**Article:**
^^^^^^^^
Writing and Reading XML with XIST
March 16, 2005
XIST is a very interesting project I've been meaning to dig into for some time. If you've been following the news section at the end of each of these columns, you'll have noticed the steady work that Walter Dörwald, the project leader, has put into this toolkit. It started out as a framework for generating HTML and incidentally XML, but the XML facilities have steadily grown and matured, until it is now a sophisticated system for not only generating, but also processing, XML. As the legend on the project page says: "XIST is also a DOM parser (built on top of SAX2) with a very simple and Python-esque tree API. Every XML element type corresponds to a Python class and these Python classes provide a conversion method to transform the XML tree (e.g. into HTML). XIST can be considered 'object-oriented XSL'". XIST isn't one of those projects you hear loudly advocated and debated when Python/XML processing options come up, but it probably should be.
Installation
I'm using my own build of Python 2.4 on Fedora Core 3. I grabbed the latest XIST download
(version 2.8). Turns out it requires a host of other packages as well. I installed
the
apparent minimum requirements: PyXML
0.8.4, ll-url
0.15 and ll-ansistyle 0.6. In all these cases the usual python setup.py install
worked, and so it was for the ll-xist package itself. I installed everything in this
particular order, and yet I immediately noticed something amiss:
$ python Python 2.4 (#1, Dec 6 2004, 09:55:00) [GCC 3.4.2 20041017 (Red Hat 3.4.2-6.fc3)] on linux2 Type "help", "copyright", "credits" or "license" for more information. >>> import ll Traceback (most recent call last): File "<stdin>", line 1, in ? ImportError: No module named ll >>>
The ll
module is an umbrella over ll.url
,
ll.ansistyle
and ll.xist
. I confirmed that there was indeed an
"ll" directory in my Python "site-packages", but I noticed there was no
"__init__.py"
^^^^^^^^
**Material shown:**
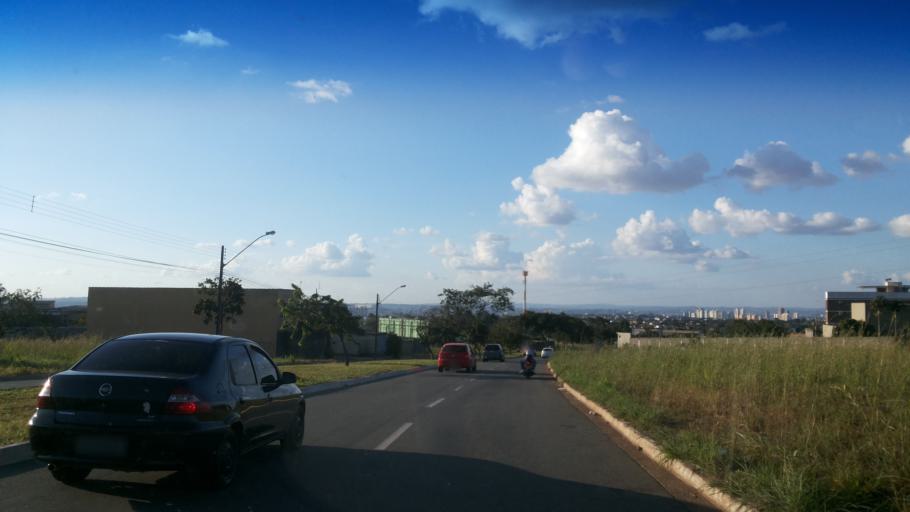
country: BR
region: Goias
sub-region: Goiania
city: Goiania
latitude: -16.7492
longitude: -49.3194
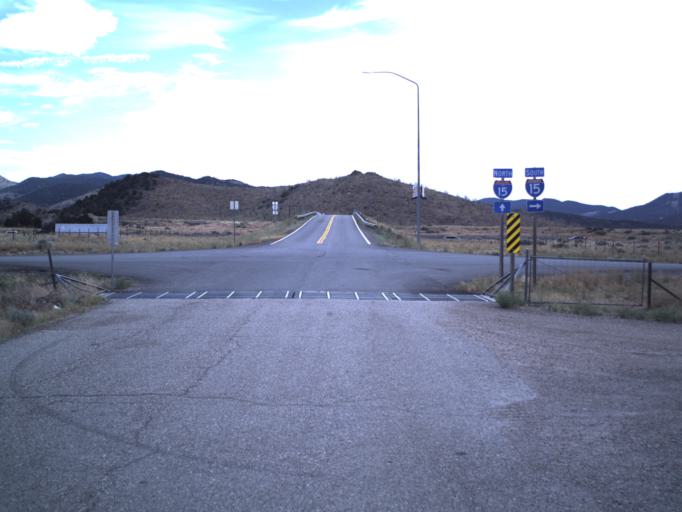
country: US
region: Utah
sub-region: Beaver County
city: Beaver
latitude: 38.6158
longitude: -112.6123
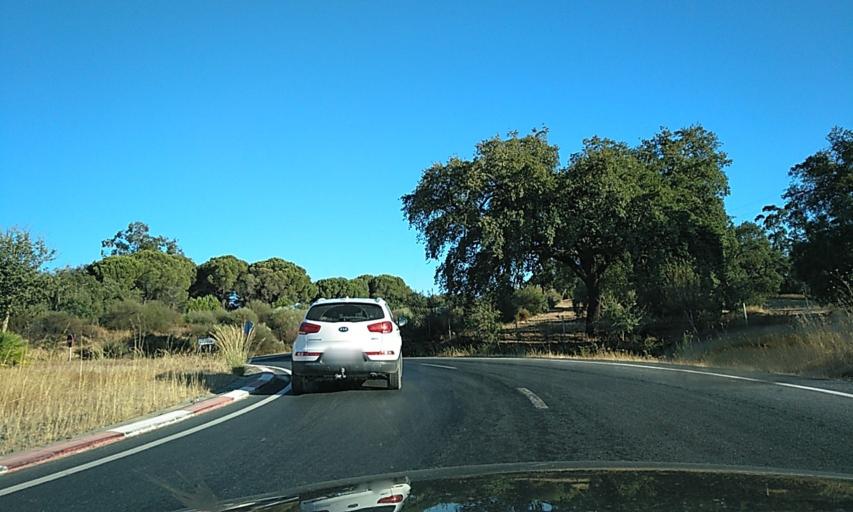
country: ES
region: Andalusia
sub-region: Provincia de Huelva
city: San Bartolome de la Torre
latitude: 37.4325
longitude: -7.1080
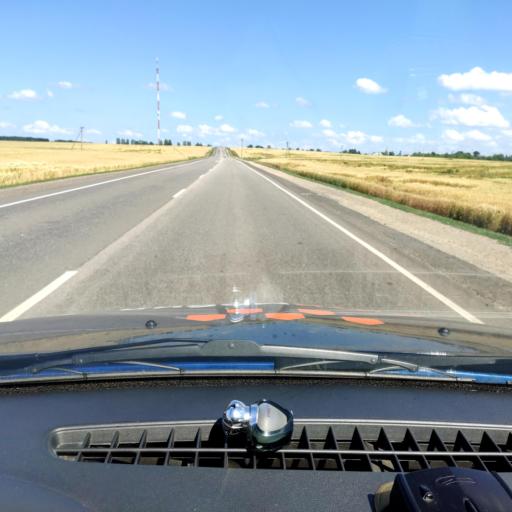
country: RU
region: Orjol
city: Livny
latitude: 52.4479
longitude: 37.4795
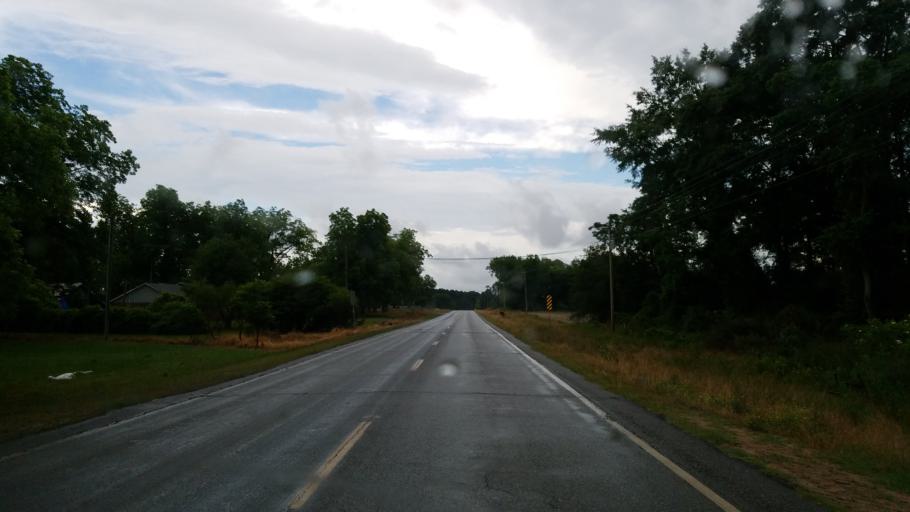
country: US
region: Georgia
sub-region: Crisp County
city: Cordele
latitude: 31.8853
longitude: -83.7674
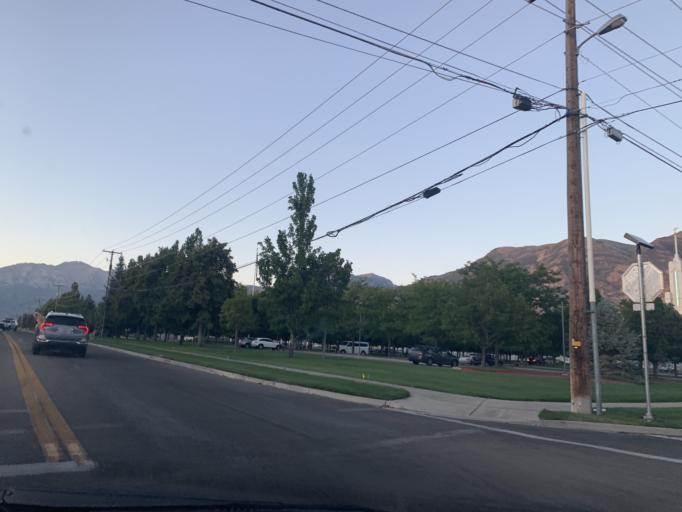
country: US
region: Utah
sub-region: Utah County
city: Cedar Hills
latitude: 40.3919
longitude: -111.7733
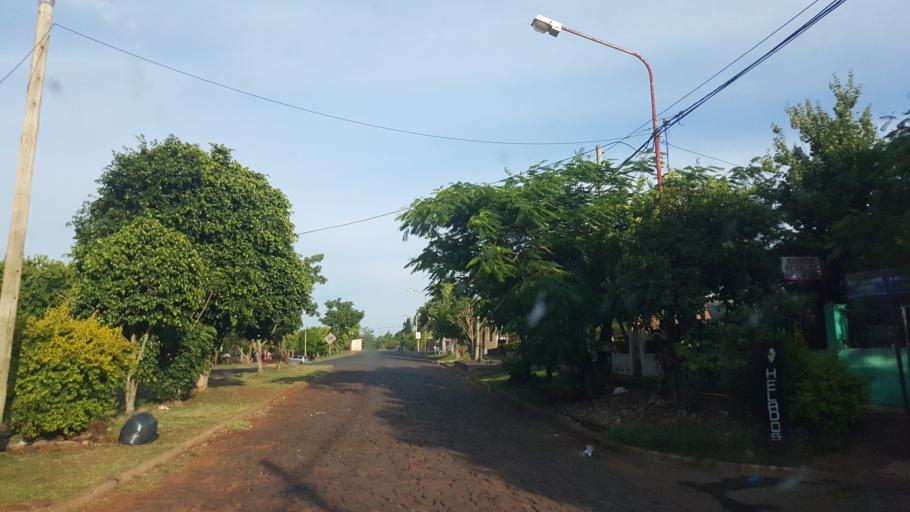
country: AR
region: Misiones
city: Garupa
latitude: -27.4361
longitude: -55.8707
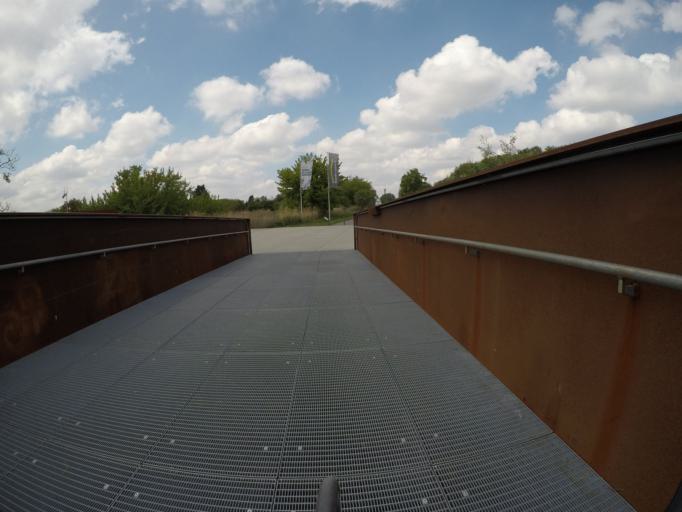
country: DE
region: Berlin
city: Kaulsdorf
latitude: 52.5307
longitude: 13.5829
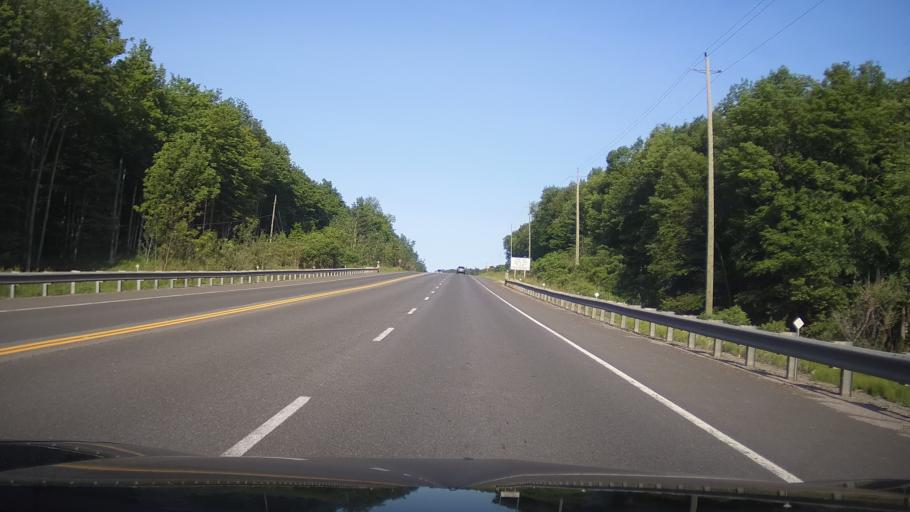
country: CA
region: Ontario
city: Quinte West
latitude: 44.5037
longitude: -77.5085
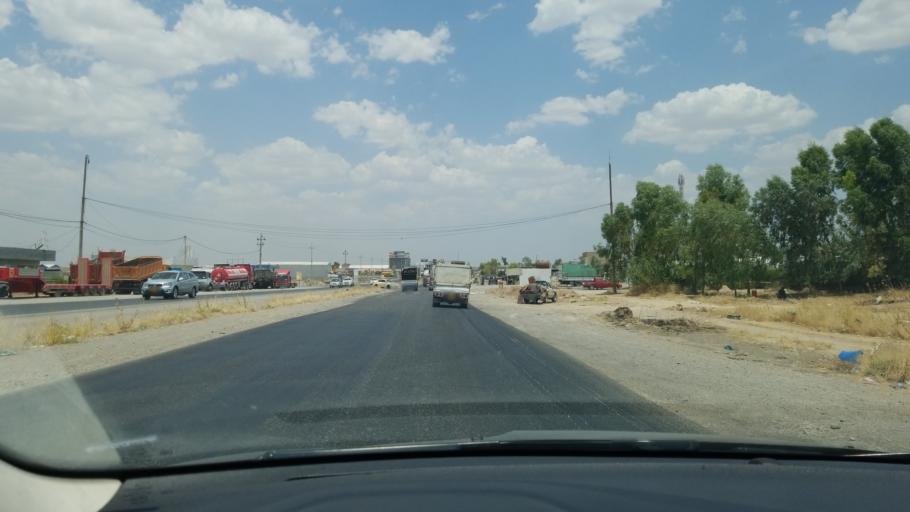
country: IQ
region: Arbil
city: Erbil
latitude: 36.0953
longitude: 44.0218
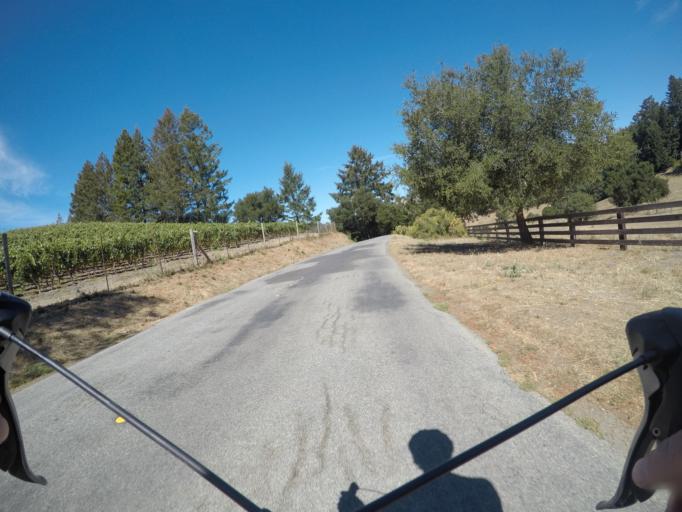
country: US
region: California
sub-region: San Mateo County
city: Portola Valley
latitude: 37.2875
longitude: -122.2183
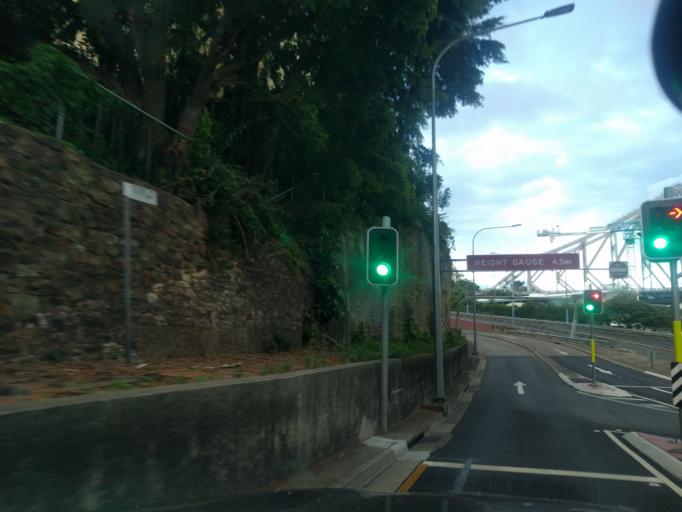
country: AU
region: Queensland
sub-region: Brisbane
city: Fortitude Valley
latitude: -27.4621
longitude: 153.0332
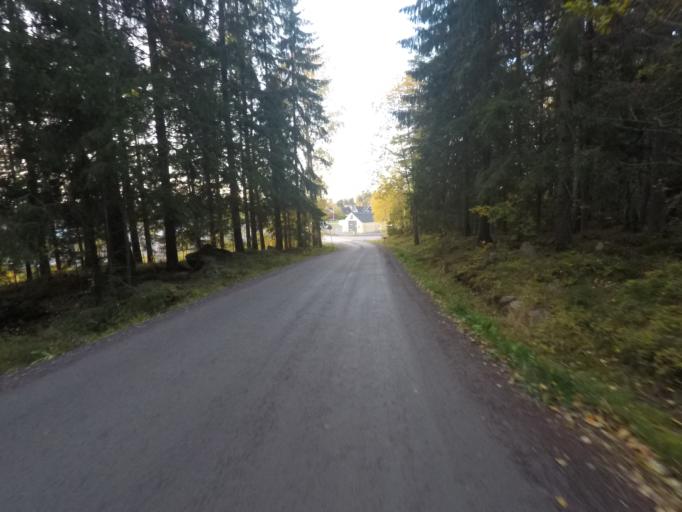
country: SE
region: OErebro
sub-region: Karlskoga Kommun
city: Karlskoga
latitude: 59.3022
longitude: 14.5009
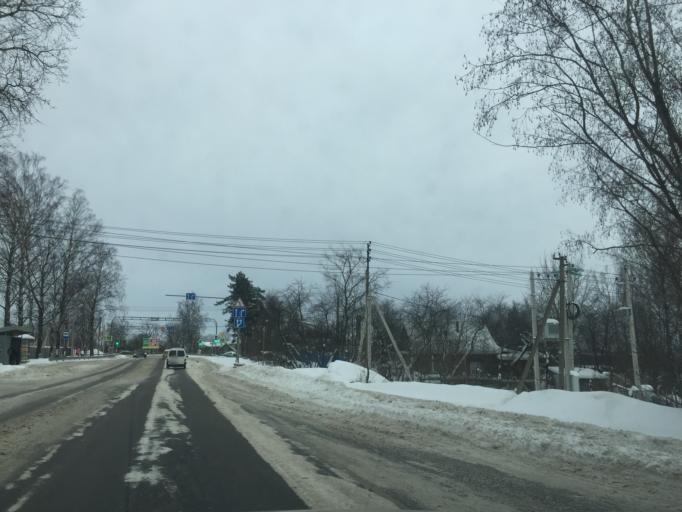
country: RU
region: Leningrad
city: Yanino Vtoroye
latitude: 59.9294
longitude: 30.6193
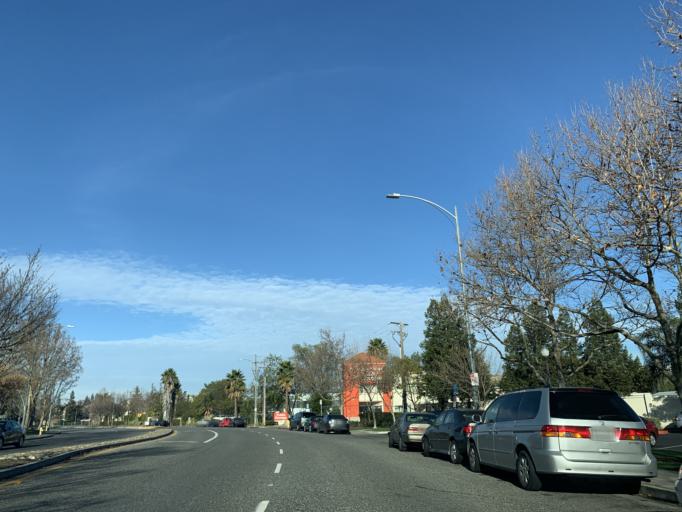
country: US
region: California
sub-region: Santa Clara County
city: Seven Trees
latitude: 37.2760
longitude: -121.8504
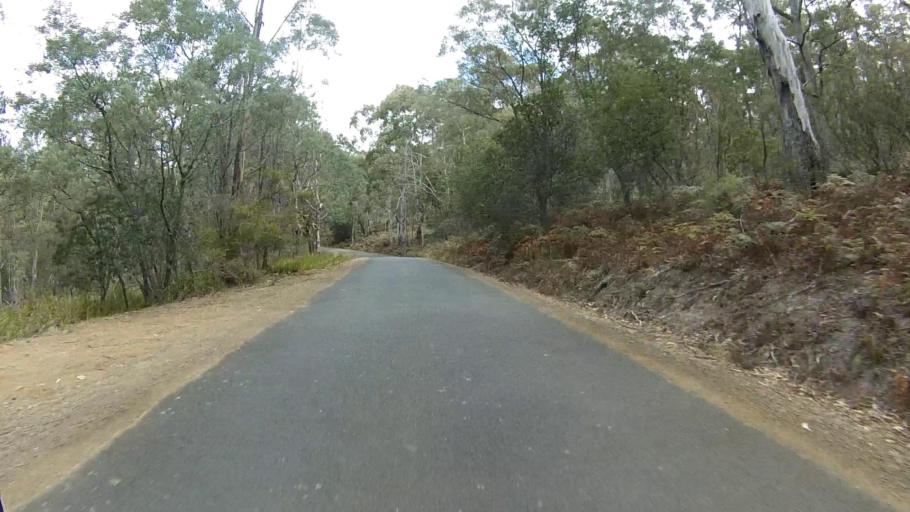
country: AU
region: Tasmania
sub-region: Sorell
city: Sorell
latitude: -42.6023
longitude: 147.9223
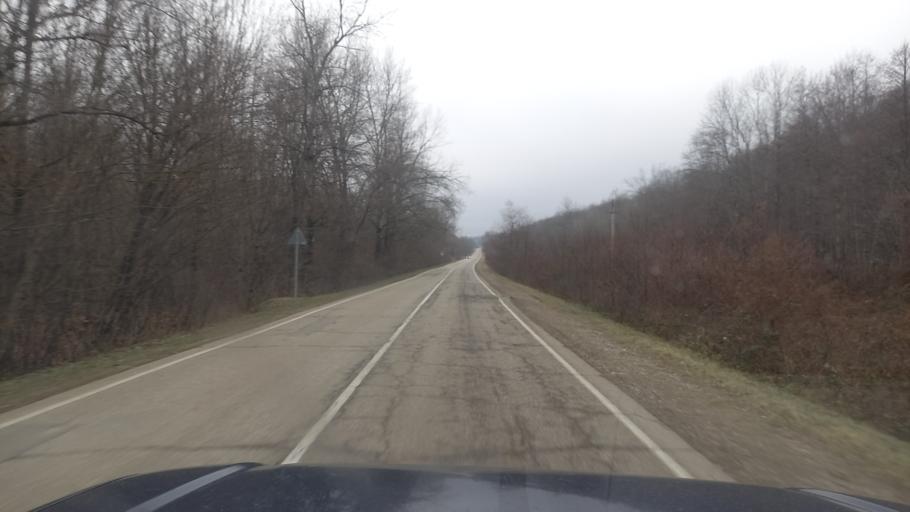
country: RU
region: Krasnodarskiy
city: Neftegorsk
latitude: 44.2822
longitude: 39.7991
^^^^^^^^
**Work to do:**
a – Rewrite the paragraph in the XIST article that begins "XIST is a very interesting project" in a shorter form, keeping its main facts.
b – Which three packages were installed as the apparent minimum requirements before XIST itself, according to the XIST article?

**The results:**
a – XIST is a toolkit led by Walter Dörwald. It began as a framework for generating HTML, and incidentally XML. Its XML features have since matured into a sophisticated system for both generating and processing XML. The project page describes it as a DOM parser built on SAX2 with a simple, Python-esque tree API, in which each XML element type corresponds to a Python class with a conversion method for transforming the XML tree, for example into HTML. The project page calls this "object-oriented XSL." XIST is rarely championed in discussions of Python/XML processing options, though it probably should be.

b – PyXML 0.8.4, ll-url 0.15, and ll-ansistyle 0.6.